Elastic Spectral State Space Models for Budgeted Inference
This addresses the need for flexible model deployment without retraining, though it is incremental as it builds on existing state space models and spectral filtering techniques.
The paper tackles the problem of deploying foundation models across platforms with varying resource constraints by proposing Elastic Spectral State Space Models (ES-SSM), which allow a single model trained at full capacity to be truncated at runtime for budgeted inference, achieving competitive performance compared to baselines like Transformers and SSMs across multiple benchmarks.
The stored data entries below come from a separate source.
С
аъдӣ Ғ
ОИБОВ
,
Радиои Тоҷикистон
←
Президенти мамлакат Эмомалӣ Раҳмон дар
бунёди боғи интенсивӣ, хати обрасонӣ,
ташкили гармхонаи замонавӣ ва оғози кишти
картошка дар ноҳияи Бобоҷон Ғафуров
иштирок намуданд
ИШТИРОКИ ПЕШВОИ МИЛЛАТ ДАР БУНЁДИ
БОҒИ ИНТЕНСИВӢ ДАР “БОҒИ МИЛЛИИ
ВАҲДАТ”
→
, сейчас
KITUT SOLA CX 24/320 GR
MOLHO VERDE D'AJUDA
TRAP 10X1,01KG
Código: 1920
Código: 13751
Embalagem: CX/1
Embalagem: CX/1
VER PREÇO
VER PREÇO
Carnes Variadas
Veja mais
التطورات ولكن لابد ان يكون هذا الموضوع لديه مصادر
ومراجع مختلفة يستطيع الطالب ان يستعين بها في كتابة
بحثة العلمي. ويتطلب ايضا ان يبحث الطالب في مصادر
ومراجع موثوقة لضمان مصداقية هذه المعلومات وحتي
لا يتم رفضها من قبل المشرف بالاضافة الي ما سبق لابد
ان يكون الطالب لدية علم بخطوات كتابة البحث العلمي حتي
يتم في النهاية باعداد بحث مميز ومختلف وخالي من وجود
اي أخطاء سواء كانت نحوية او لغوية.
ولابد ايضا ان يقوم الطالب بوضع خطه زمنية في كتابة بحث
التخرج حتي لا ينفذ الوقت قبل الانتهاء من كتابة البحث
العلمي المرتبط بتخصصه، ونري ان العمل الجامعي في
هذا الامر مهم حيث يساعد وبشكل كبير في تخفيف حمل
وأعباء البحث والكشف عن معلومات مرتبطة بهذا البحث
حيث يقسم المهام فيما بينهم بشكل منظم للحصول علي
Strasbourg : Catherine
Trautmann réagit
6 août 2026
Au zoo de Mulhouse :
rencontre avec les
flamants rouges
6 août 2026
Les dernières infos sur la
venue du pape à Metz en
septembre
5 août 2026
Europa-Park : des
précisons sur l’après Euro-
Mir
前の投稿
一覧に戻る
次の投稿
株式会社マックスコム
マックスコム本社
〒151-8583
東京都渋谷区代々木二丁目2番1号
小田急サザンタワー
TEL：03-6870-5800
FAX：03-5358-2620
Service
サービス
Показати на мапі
Foundation models are typically trained at a fixed computational capacity, while real-world applications require deployment across platforms with different resource constraints. Current approaches usually rely on training families of model variants or model distillation, which requires additional training and supports only a pre-selected set of sizes rather than fine-grained adaptation at runtime. In this paper, we propose Elastic Spectral State Space Models (ES-SSM), which require only one-time training at full capacity, but can be directly truncated into arbitrary scales for budgeted, runtime inference without retraining. Our ES-SSM builds on Hankel spectral filtering over a state space model (SSM), coupled with a lightweight input-adaptive gate trained under randomized spectral budgets. Using a shared masked normalization rule over the ordered spectral channels, we encourage predictive capability to concentrate in low-index components, while higher-index components act primarily as refinement. We test our algorithm across long-sequence benchmarks spanning text, logic, retrieval, vision, and audio. We demonstrate that a single ES-SSM model trained once can be truncated to provide competitive performance compared with modern Transformer and SSM baselines at similar parameter scales. Furthermore, by testing under various runtime budgets, we observe smooth and stable budget-performance curves over a wide range of truncation levels.